_Request:_ Extract, from the records beneath this instruction, each line that contains the word "span".

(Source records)
^^^^^^^^^^^^^^^^

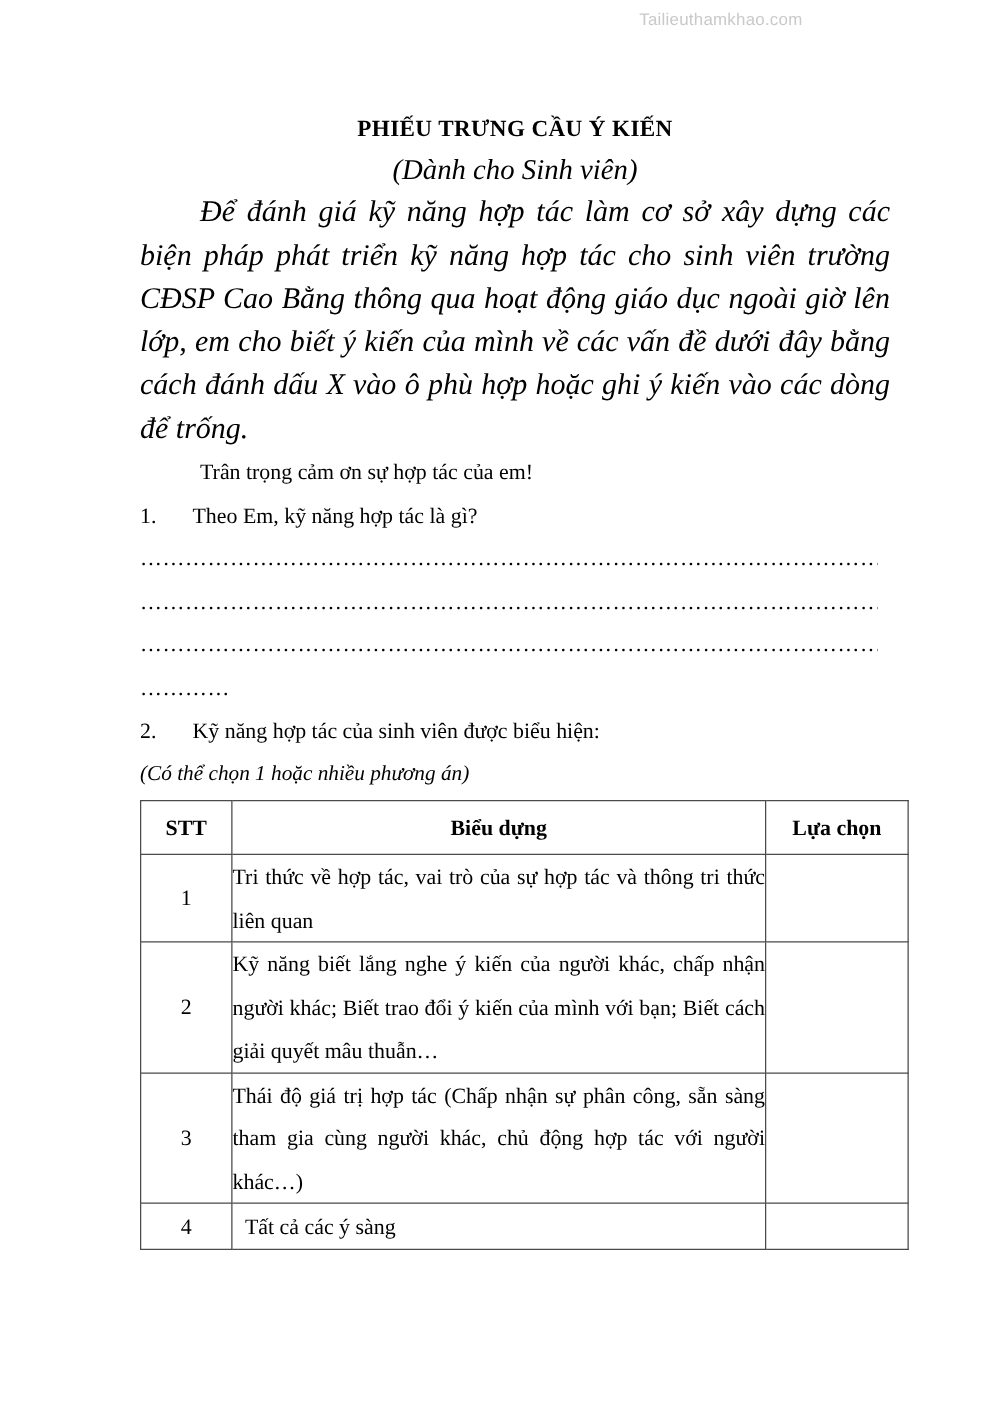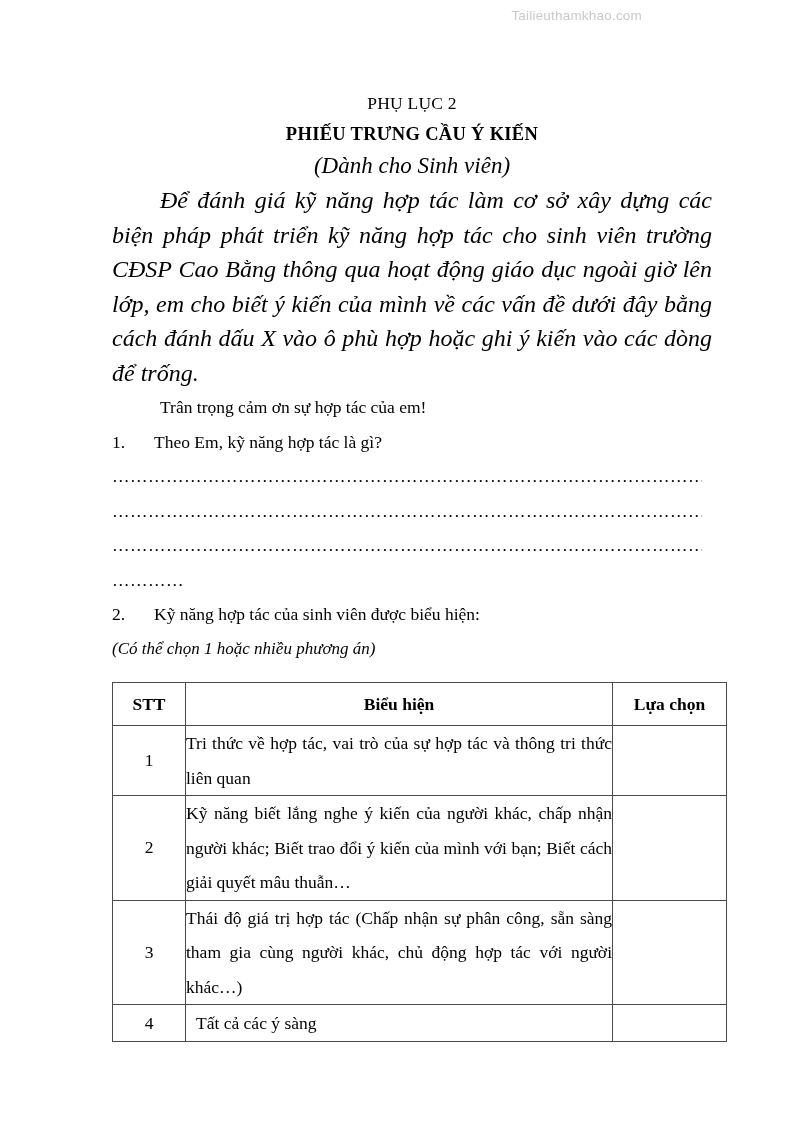--- a/index.html
+++ b/index.html
@@ -148,7 +148,6 @@
 
   <div class="content">
 
-    <div class="title-1">PHỤ LỤC 2</div>
     <div class="title-2">PHIẾU TRƯNG CẦU Ý KIẾN</div>
     <div class="title-3">(Dành cho Sinh viên)</div>
 

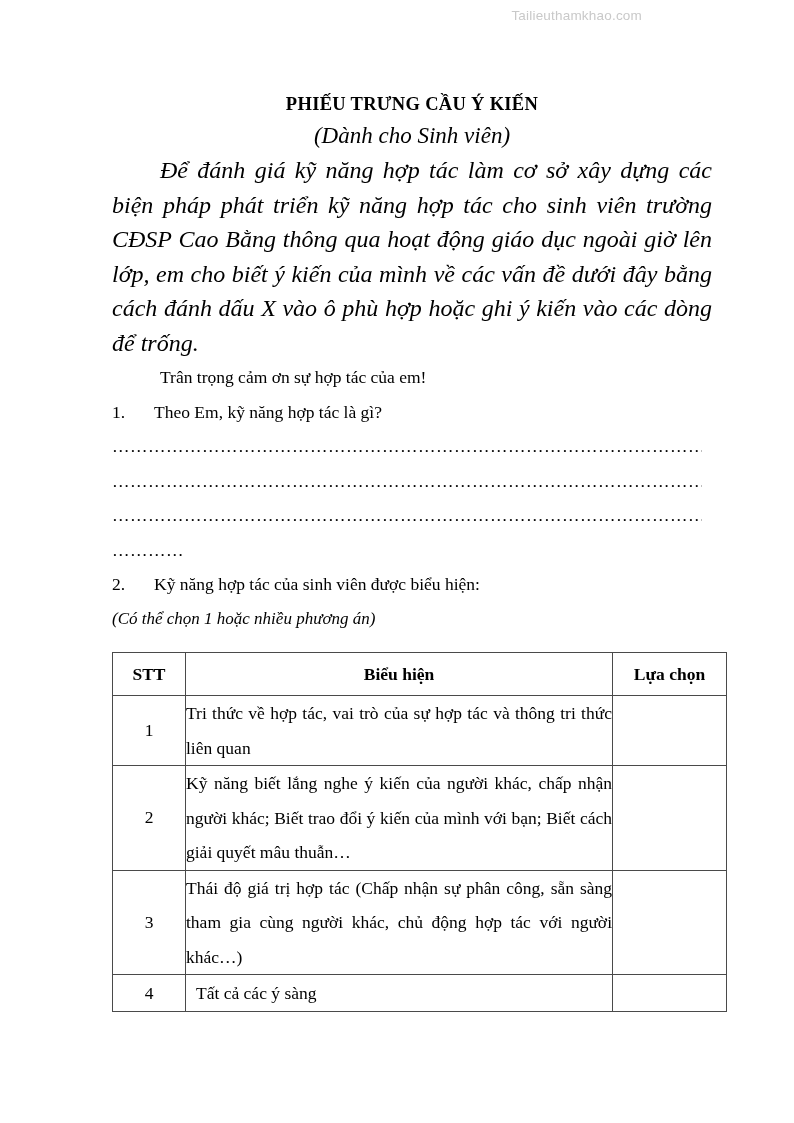--- a/index.html
+++ b/index.html
@@ -103,7 +103,7 @@
   table.survey {
     border-collapse: collapse;
     width: 614px;
-    margin-top: 16px;
+    margin-top: 4px;
     table-layout: fixed;
   }
   table.survey th, table.survey td {

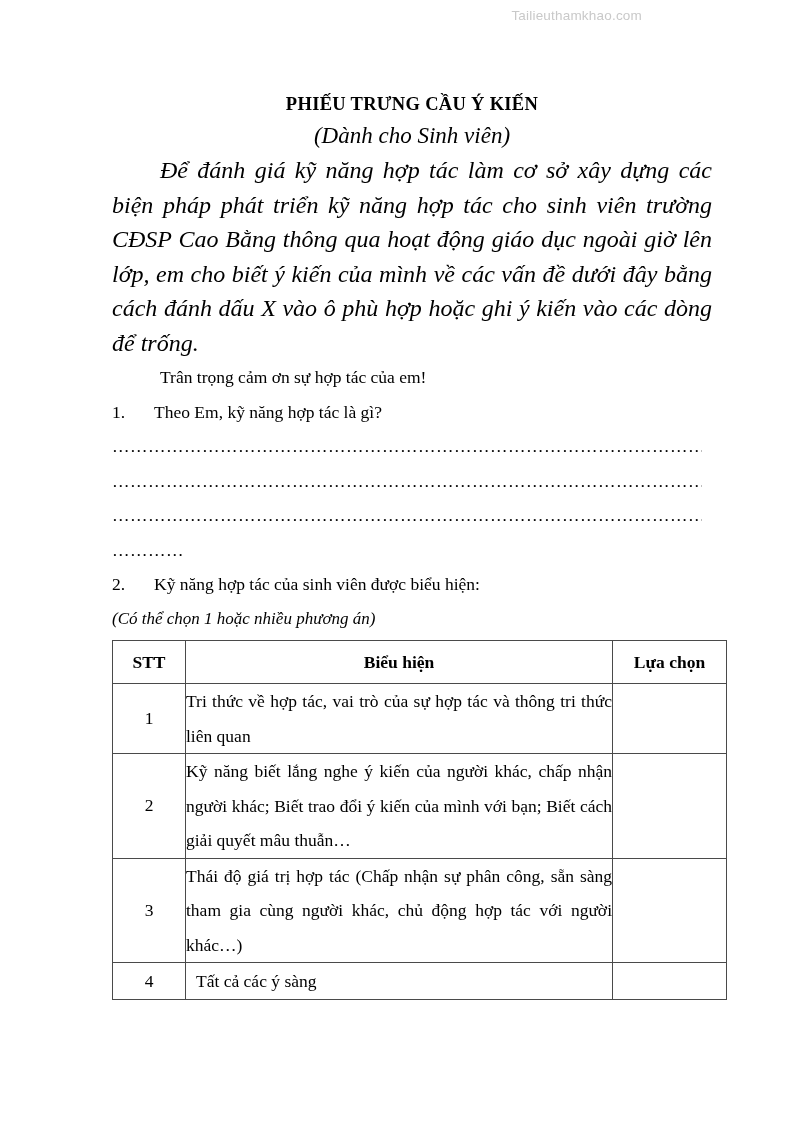--- a/index.html
+++ b/index.html
@@ -189,7 +189,7 @@
       <thead>
         <tr>
           <th>STT</th>
-          <th>Biểu hiện</th>
+          <th>Biểu dựng</th>
           <th>Lựa chọn</th>
         </tr>
       </thead>

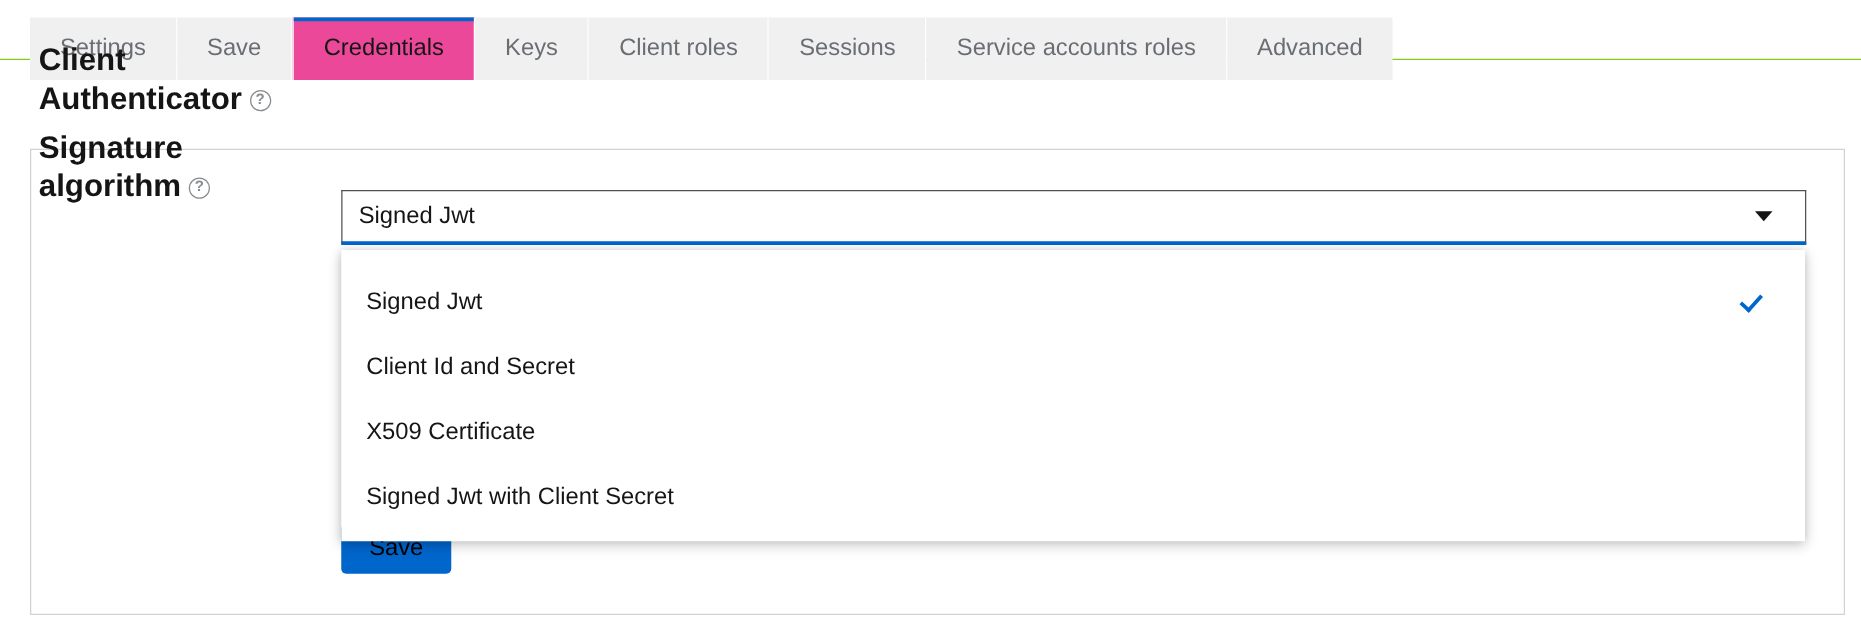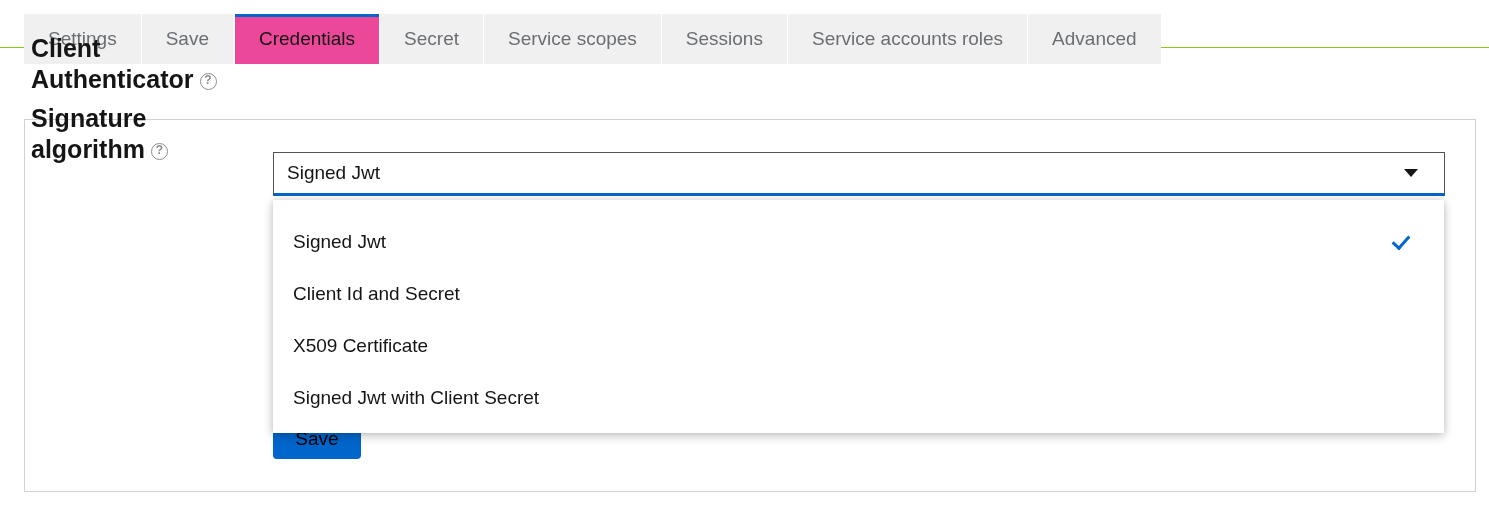--- a/index.html
+++ b/index.html
@@ -220,7 +220,7 @@
       <span>Credentials</span>
     </div>
     <div class="tab">
-      <span>Secret</span>
+      <span>Keys</span>
     </div>
     <div class="tab">
       <span>Service scopes</span>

^^^^^^^^^^^^^^^^

_Exercise solution:_
       <span>Credentials</span>
-      <span>Secret</span>
+      <span>Keys</span>
       <span>Service scopes</span>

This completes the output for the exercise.